COVINGTON, La. With the continued threat of massive cuts to higher education, a Northshore State Senator is now floating the idea of bringing back the controversial Stelly Plan.

'The future of Louisiana is very dim if we dismantle education here in the state,' Bogalusa Senator Ben Nevers said Tuesday.

In an effort to fight that off, Senator Nevers said, the state should reconsider the Stelly Plan.

The Stelly Plan drew criticism in the past for disproportionately taxing the middle class. Simply put, in the plan, taxes remain unchanged for those in Louisiana's highest and lowest tax brackets, while those in the middle bracket see an increase.

'I'm not saying that's the only option,' said Nevers. 'That seems to be one that would raise a little over $300 million a year here in the state. We've already cut post-secondary education already around $280 million, and that number continues to climb.'

Other Northshore legislators disagree.

'I think this would be the exact wrong time to increase taxes in the State of Louisiana,' Covington Senator Jack Donahue said Tuesday. 'I think it would have a detrimental effect.'

Donahue spent much of the past year studying ways to cut the state budget as the Chairman of the state's Streamlining Commission.

Donahue wants to balance the state's budget by cutting the size of government. He wants to cut five percent of all state employees each year for three years. 'That's almost a billion dollars over three years' Donahue said. 'I think it needs to be done today.'

Donahue would also like the state to sell hundreds of state buildings, many of which he says sit empty.

He also believes Louisiana cannot afford its current system of higher education.

'The system that we have is too large for the state,' Senator Donahue added. 'If you look at other states, we have 14 universities, that's probably too many. Some need to be closed or consolidated with others.'

Senators Donahue and Nevers agree, it's time for the dialogue about what the future of higher education in Louisiana will look like, to begin.

'It's time that all of us come together, put all the cards on the table, and begin to discuss what the future of post-secondary education is in this state,' Senator Nevers said.

He knows floating the Stelly Plan will draw criticism, but he wants the idea put on a ballot. He wants voters to decide if they want to fund higher education.

The state will soon face a potential $1 billion shortfall coming when federal stimulus money runs out, what many legislators refer to as 'the cliff'.

'If, in fact, the cliff we see coming happens next year, and we have to cut a billion dollars above and beyond what we've already cut,' Senator Nevers said, 'there's no way we will be able to survive in Louisiana in the educational realm.'

Governor Jindal said Tuesday, we spend too much on higher education for the return on the investment.

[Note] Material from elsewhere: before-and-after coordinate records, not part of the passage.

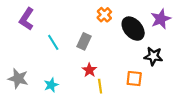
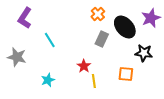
gray rectangle: (84, 41) -> (102, 39), moved
gray star: (18, 79) -> (17, 57), moved

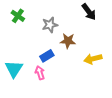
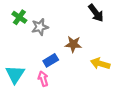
gray star: (50, 25) -> (40, 27), moved
yellow arrow: (93, 59) -> (100, 64), turned 30

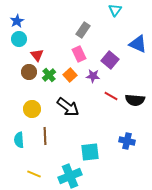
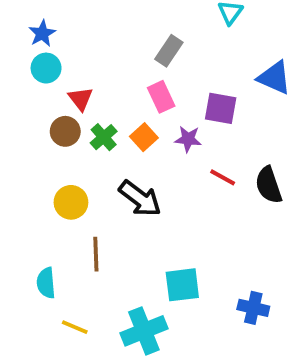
purple square: (110, 60) -> (221, 108), turned -30
black semicircle: (135, 100) -> (269, 185), turned 66
cyan semicircle: (19, 140) -> (46, 283), moved
blue cross: (127, 141) -> (253, 308), moved

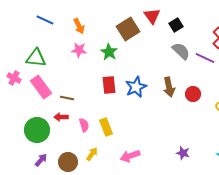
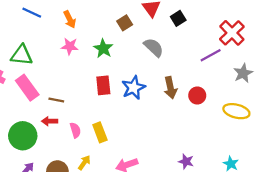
brown square: (128, 29) -> (125, 23), size x0.6
gray semicircle: (181, 51) -> (154, 47), moved
purple line: (205, 58) -> (211, 55), turned -54

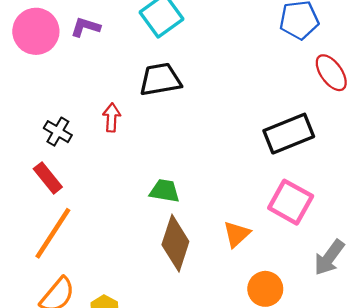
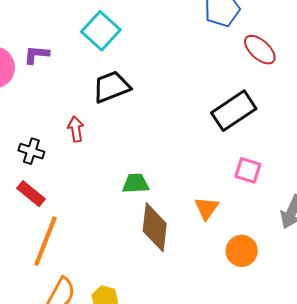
pink square: (291, 202) -> (248, 170), size x0.7

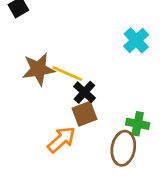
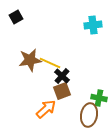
cyan cross: (136, 40) -> (93, 25), moved, turned 36

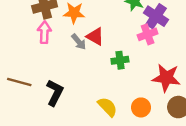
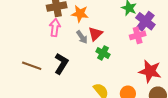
red triangle: (95, 36) -> (95, 34), turned 42
green cross: (120, 60) -> (103, 53), moved, turned 32
black L-shape: (55, 93) -> (61, 64), moved

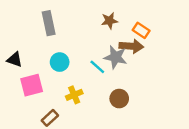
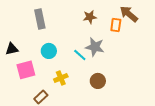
orange rectangle: (141, 30) -> (116, 25), turned 64
brown arrow: (131, 46) -> (129, 14), moved, turned -144
black triangle: (15, 60) -> (12, 49), turned -32

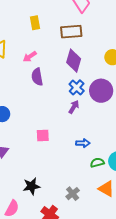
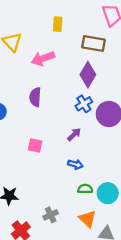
pink arrow: (30, 57) -> (43, 58), size x1.5
purple semicircle: (37, 77) -> (35, 97), moved
purple arrow: (74, 107) -> (74, 134), moved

Spokesperson Kyle Plotkin at the Governor's Office released a statement Tuesday saying, 'This happens every time we have a budget challenge - folks would rather raise taxes on the hard-working people of Louisiana than make the difficult choices to make government more efficient and give taxpayers better value for their dollars. The Governor won't stand for this. We will fight against attempts at tax increases and force government to live within its means, just like Louisiana families and businesses have to do.'

Plotkin went on to say, 'In FY 2010, we ranked ninth in the country for the amount of state money spent on higher education as a percentage of state taxes. Yet, Louisiana has the second lowest graduation rate in the South. That's unacceptable. The answer isn't more taxes - it's delivering a better value for taxpayer dollars.'

Senator Donahue wants the Governor to hold a summit with higher education leaders from across the state to work on solutions. He said he'd like to see that summit happen as soon as possible.